In support of Global’s request, VON Coalition said the features and functions of VoIP are “inseparable from the voice application that may appear to be most similar to a telephone service” and therefore are not subject to intrastate access charges. “A finding that interconnected VoIP is an interstate information service will eliminate many of these disputes” surrounding VoIP traffic. It will also “encourage incumbent and competitive LECs to work towards the necessary reforms described in the National Broadband Plan that are needed to move them to all IP networks,” VON said.

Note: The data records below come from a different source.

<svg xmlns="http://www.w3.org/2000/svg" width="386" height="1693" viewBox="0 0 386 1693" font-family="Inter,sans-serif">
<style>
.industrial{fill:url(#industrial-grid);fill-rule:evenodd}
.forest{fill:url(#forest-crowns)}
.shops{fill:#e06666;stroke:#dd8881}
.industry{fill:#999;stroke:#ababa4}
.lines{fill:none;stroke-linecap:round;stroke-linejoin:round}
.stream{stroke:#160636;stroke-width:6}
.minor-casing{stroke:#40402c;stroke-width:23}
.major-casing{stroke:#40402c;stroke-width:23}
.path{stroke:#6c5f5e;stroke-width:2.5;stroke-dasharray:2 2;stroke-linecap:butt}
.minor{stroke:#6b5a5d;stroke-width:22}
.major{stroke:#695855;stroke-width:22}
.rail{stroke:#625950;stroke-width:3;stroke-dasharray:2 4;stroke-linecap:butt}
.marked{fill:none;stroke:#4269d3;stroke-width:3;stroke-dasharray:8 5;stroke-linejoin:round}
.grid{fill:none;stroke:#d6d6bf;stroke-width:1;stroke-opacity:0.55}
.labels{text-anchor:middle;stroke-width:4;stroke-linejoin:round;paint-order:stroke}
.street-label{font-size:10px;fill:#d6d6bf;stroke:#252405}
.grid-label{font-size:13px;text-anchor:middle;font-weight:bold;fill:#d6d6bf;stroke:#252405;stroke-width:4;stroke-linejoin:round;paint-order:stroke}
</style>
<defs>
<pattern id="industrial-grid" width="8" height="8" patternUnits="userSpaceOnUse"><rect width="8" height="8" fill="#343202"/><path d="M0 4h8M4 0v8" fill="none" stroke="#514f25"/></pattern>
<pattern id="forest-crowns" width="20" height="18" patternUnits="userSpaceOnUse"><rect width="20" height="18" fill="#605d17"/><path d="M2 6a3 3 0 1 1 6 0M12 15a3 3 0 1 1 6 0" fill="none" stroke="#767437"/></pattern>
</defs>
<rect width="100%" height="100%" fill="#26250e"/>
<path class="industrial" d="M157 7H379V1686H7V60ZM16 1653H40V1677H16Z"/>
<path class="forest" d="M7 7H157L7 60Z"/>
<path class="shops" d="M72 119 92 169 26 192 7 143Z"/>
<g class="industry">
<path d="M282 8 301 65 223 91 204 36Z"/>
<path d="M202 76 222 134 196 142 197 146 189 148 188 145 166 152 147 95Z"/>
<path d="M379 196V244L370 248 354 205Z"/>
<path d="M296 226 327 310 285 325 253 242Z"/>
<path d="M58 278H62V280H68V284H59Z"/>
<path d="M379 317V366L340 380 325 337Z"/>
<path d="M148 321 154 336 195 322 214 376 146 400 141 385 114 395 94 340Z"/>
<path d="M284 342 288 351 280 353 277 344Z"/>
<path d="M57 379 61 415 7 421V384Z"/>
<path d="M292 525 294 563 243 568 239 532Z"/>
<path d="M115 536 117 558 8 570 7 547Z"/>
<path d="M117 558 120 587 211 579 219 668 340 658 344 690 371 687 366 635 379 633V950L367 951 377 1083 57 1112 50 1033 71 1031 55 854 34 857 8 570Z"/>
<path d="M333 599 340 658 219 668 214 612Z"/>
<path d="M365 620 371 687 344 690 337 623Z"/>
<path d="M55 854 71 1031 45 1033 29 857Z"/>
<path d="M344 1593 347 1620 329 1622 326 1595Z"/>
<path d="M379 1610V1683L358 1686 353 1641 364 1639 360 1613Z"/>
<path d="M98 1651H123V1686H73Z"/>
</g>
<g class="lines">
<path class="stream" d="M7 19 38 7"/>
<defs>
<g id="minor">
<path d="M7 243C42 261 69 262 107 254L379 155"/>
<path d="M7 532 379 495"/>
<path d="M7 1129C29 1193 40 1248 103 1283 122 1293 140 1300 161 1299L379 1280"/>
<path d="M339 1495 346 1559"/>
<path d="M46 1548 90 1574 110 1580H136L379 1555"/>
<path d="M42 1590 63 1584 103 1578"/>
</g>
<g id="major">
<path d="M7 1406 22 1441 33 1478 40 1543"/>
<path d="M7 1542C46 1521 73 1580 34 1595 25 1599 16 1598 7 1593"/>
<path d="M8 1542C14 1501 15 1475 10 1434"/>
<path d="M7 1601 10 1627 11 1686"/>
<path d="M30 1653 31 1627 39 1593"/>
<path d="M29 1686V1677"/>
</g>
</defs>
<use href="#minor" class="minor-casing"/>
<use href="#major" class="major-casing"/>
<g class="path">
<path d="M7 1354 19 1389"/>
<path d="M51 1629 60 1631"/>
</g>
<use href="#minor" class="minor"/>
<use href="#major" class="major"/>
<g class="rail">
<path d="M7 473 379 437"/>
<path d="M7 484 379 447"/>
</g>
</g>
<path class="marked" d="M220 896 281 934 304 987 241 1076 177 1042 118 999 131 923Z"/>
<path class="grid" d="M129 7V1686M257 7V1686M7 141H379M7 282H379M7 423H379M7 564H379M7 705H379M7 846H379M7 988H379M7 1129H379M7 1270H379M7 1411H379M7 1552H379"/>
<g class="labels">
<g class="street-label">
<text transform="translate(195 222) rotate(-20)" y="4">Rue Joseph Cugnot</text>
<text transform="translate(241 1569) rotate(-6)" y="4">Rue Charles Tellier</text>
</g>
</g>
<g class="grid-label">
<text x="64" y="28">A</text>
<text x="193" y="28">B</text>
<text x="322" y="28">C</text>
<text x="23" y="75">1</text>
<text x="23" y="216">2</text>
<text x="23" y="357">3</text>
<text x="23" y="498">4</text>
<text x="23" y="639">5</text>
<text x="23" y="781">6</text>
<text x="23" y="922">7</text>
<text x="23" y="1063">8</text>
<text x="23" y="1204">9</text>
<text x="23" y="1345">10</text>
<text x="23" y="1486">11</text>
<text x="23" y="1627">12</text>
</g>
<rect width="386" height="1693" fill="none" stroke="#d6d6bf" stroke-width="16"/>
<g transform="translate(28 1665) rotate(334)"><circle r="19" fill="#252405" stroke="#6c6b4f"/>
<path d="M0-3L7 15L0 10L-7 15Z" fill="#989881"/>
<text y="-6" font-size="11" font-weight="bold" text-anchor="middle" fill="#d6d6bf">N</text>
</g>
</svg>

A collaborative filing from several associations, including the National Exchange Carrier Association, the National Telecommunications Cooperative Association and several state rural telecom associations argues that Global’s services “look and feel like plain old telephone service.” Providers such as Global that seek exemption from intercarrier compensation obligations “also routinely fail to account for the fact that the services they provide depend on the existence of a reliable, ubiquitous public switched telephone network and the viable carriers that operate it."
Granting Global’s petition would undermine “our ability to develop fair and balanced telecommunications policies,” the New York Public Service Commission said. Other state commissions such as the California Public Utilities Commission and the Pennsylvania Public Utility Commission also opposed the petition.
AT&T and USTelecom said Global’s petition is another reason the FCC must answer what type of intercarrier compensation applies to VoIP services. “The commission should take immediate action to clarify the proper application of its current intercarrier compensation rules to IP/PSTN traffic pending comprehensive reform of intercarrier compensation,” AT&T said.